''We need to be at zero emissions by mid century''
Energy economist Nebojsa Nakicenovic about the future of European energy markets
While Russia and the United States keep fighting for the European gas market, debates over the EU's energy security are clouding efforts to slash greenhouse gas pollution, considers Nebojsa Nakicenovic, an energy policy expert and the head of the International Institute for Applied Systems Analysis (IIASA).
Russia and the US should set aside their fight over natural gas markets and focus on slashing fossil fuel pollution more quickly, says Bloomberg citing Nebojsa Nakicenovic. The eminent scientist heads the IIASA, an international foundation with the mission ''to provide insights and guidance to policymakers worldwide by finding solutions to global and universal problems through applied systems analysis in order to improve human and social wellbeing and to protect the environment''. On Saturday, the scientist told the American Association for the Advancement of Science in Washington that reining in the greenhouse gases damaging the planet is a much more important priority than shaping the future of gas exporters. ''Infrastructure is important insomuch as it provides the resilience to the system,'' said Nakicenovic.
Currently, European politicians continue to discuss how much weight they should give energy security issues over the environment. Many European countries, such as Germany, Great Britain and Italy, are now trying to phase out power plants that use coal in favour of renewables. New solar and wind technologies can soon generate cheaper electricity than existing fossil fuel plants, considers BloombergNEF research service. In that case, gas can be marginalised, and new facilities being built across Europe will be used only when consumption peaks or on windless and cloudy days.

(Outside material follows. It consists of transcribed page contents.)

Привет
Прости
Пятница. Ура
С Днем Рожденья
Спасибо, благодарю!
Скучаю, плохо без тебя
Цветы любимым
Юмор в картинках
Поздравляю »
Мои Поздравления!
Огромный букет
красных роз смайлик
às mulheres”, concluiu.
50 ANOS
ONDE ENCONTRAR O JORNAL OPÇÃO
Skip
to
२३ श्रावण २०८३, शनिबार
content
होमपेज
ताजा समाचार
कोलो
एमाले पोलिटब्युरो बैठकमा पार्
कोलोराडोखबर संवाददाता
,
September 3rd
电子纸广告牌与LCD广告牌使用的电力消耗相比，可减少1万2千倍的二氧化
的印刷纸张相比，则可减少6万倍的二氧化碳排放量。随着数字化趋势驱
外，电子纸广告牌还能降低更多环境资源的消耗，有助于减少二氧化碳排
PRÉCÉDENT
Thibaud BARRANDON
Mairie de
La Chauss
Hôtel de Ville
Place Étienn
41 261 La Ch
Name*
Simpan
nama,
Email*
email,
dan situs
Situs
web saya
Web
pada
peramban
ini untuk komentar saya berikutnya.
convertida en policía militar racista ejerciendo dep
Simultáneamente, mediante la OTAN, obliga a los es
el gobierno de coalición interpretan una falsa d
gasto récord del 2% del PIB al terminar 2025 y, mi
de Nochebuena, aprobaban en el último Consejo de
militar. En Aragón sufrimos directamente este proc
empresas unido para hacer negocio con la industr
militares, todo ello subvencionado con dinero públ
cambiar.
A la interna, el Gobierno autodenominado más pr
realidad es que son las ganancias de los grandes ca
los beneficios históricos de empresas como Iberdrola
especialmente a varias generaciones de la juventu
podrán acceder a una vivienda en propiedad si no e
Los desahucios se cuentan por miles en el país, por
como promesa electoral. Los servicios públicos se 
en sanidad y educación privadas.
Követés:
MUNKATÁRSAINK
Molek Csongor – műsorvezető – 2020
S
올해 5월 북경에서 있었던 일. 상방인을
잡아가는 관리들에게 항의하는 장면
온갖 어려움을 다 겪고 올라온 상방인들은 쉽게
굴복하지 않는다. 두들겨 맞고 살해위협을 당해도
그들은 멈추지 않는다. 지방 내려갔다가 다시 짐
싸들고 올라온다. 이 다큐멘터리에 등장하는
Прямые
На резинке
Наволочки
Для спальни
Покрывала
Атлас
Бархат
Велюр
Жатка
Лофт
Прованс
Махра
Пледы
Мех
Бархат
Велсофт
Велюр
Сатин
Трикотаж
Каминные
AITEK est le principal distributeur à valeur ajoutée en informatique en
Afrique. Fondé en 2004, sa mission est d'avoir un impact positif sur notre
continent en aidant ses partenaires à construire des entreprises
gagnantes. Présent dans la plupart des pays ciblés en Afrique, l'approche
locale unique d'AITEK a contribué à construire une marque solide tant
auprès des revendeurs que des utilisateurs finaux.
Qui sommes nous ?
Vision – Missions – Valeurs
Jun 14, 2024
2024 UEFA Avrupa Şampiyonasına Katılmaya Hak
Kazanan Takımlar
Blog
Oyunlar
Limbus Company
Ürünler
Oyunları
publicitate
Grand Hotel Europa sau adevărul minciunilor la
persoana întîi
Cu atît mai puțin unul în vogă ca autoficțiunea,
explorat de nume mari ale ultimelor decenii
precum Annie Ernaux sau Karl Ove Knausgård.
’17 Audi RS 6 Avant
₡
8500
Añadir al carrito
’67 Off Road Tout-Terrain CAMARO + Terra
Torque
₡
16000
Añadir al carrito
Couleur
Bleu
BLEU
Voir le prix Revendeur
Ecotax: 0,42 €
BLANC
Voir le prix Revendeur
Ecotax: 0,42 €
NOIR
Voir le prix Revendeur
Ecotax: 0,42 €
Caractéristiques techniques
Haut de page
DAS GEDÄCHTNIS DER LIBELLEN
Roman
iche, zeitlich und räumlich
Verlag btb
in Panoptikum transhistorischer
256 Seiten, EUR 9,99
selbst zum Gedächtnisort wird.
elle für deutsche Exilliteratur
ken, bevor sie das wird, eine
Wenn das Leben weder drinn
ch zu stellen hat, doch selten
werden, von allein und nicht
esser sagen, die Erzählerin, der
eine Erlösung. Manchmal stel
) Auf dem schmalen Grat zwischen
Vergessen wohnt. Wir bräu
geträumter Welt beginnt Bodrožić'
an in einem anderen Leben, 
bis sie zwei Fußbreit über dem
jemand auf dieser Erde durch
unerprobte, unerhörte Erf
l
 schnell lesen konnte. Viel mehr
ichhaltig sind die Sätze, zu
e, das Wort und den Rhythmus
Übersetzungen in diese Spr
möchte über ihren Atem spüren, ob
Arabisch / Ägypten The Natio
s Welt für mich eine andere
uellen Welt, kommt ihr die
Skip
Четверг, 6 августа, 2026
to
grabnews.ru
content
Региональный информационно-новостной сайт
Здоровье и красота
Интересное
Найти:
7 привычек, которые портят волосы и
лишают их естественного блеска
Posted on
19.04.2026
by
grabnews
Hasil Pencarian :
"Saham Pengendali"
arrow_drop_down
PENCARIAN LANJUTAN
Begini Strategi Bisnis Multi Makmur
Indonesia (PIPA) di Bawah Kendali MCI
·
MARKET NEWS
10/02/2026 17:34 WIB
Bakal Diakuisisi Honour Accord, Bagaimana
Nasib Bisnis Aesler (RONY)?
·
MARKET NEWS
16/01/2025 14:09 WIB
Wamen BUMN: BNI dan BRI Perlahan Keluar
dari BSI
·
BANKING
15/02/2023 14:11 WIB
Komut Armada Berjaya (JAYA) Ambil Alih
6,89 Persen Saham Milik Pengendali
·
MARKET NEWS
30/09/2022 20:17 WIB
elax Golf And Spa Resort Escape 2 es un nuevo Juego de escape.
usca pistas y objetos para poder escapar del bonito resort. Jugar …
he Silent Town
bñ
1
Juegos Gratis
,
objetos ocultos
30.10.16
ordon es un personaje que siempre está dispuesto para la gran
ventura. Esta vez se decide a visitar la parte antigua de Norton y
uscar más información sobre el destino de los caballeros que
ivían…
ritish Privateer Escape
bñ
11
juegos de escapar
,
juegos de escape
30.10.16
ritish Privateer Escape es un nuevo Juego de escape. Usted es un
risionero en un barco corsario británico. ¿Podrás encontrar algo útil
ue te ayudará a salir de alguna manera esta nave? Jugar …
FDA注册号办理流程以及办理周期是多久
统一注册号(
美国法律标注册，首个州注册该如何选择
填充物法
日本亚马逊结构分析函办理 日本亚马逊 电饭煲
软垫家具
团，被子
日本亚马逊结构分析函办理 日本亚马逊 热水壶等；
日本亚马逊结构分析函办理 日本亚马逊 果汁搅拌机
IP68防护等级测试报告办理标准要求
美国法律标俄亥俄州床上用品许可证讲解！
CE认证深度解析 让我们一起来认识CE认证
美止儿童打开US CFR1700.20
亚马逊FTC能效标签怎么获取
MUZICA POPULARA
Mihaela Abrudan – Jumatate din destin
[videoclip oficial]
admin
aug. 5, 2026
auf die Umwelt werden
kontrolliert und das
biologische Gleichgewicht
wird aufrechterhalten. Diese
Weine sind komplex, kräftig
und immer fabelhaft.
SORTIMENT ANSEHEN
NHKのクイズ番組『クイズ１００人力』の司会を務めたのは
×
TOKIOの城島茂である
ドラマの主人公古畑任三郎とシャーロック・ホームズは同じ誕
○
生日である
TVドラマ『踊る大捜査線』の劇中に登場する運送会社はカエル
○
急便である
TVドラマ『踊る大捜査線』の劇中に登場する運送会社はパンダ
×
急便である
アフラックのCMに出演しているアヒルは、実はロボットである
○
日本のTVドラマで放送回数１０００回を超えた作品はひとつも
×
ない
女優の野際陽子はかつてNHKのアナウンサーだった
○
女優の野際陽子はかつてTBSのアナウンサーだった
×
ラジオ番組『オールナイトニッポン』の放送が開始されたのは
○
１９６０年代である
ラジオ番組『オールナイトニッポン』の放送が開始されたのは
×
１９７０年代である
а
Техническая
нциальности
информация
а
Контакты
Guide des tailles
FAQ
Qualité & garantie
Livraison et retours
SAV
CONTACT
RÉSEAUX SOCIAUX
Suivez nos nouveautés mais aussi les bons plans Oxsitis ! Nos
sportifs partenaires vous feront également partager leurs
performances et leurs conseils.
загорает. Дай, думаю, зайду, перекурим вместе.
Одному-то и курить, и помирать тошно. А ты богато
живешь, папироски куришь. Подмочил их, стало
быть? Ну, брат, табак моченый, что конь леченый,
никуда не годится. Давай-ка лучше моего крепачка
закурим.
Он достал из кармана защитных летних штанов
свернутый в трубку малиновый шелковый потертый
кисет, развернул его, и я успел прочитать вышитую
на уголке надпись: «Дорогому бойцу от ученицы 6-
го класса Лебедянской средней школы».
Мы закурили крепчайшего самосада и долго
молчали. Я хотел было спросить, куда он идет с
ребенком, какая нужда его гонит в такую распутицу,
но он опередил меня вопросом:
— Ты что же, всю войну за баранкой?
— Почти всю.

Another scenario is that Europe evades the shift to renewables due to pipeline politics. Europe's domestic gas production is currently in decline, but LNG cargoes and the 1,200-kilometre Nord Stream 2 pipeline can flood Europe with new supplies. It will provoke a ''counter transformation'' where gas undercuts all its competitors, assumed Nakicenovic. ''It has been clear that decarbonisation with gas as a bridge was possible,'' he said, adding that such scenario required a greater transformation.
According to some estimates, Europe may face a gas shortfall already by 2030, and the deficit can exceed 100 billion cubic metres a year by 2035. Thus, if gas becomes part of the climate solution, European leaders need to plan now for massive new flows. ''Now we have no time to waste. We need to be at zero emissions by mid century,'' claimed the energy economist, whose remarks are meant to refocus debate about how to shape Europe's energy networks.